# Did I do the right thing?



## thescott (Apr 27, 2009)

Last friday I had my cat Churchill put to sleep. His kidneys had failed him. It's been a few days now, and I can't stop wondering if I made the right choice. I held him as the vet administered the drugs. He just stopped being alive. I can't get that image out of my head. He's gone forever and there's no going back on this decision. I was suppose to protect and provide for him. When he needed something all he could do is meow and depend on me. And I made the decision to kill him. It hurts so bad. The vet said it was his time, and there was nothing that could be done. He said it was the humane thing to do. I still can't come to terms with it. I miss him so much. When does it stop hurting?


----------



## Heidi n Q (Nov 22, 2006)

Welcome, and I'm so sorry you've joined CatForum because you are lost over your decision for poor Churchill. The pain eventually will recede and then you will be able to remember him with smiles and laughter.

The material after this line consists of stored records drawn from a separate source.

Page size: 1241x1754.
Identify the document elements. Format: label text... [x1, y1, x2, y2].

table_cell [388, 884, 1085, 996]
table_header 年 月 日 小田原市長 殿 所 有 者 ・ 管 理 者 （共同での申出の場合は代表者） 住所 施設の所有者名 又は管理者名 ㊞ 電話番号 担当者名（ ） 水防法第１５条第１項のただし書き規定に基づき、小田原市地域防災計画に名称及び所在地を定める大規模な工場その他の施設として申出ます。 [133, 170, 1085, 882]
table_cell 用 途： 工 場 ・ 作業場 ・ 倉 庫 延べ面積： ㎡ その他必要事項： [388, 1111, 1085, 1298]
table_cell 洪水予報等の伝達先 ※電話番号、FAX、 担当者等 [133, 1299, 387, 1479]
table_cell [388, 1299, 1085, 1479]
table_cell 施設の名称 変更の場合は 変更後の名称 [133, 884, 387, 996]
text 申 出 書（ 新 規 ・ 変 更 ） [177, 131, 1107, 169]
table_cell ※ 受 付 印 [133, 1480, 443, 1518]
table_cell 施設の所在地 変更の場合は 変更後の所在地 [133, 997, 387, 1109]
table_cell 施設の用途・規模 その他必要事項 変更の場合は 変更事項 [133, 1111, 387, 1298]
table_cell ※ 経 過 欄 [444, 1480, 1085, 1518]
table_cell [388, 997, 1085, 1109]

Please, you DO need to know...what you did was a beautiful and wonderful thing for your Churchill. You loved and cared for him, to the very best of your abilities, and when his body failed him, YOU were able to make The Hardest Decision Of All and help release him from his failing body. You were able to be completely unselfish, because you knew it would be the best thing for him, even though you would be ripping your own heart out to lose him. I am also certain he understood and would have thanked you, if he could. You were with him to the very last, and that shows me what a brave and loving cat owner you are.
Please accept my condolences on your loss,
Heidi =^..^=

"The sorrow of loss is but the measure of how great the love."
For myself, I know our pets do not live as long as we do...so I keep the memory of my former pets, and the love they taught me to share, alive and honor them by loving as many cats for _their_ lifetime, for all of _my_ lifetime.
Get another kitty who needs you. It would not be replacing Churchill, but rather continuing his legacy of companionship, combined with your great pet care, going with another cat/kitten who needs to be loved.
h


----------



## Leazie (Apr 14, 2007)

I'm sorry that you lost your precious Churchill. Please listen to Heidi when she says that you did the kindest thing that you could for him by helping him over the Bridge. It is the hardest decision for us to make, but the also the one that shows the most love. 

The pain does lessen over time, I promise. atback


----------



## thescott (Apr 27, 2009)

What she said helps.


----------



## Mitts & Tess (Sep 4, 2004)

So sorry for the loss of Churchill. Do know, if you had let it take it natural coarse when it is failing kidneys, it is horrible ending. You did the kindest thing you could. He was depending on you to do this for him. His life has not ended. He will be there to meet you on the other side.


----------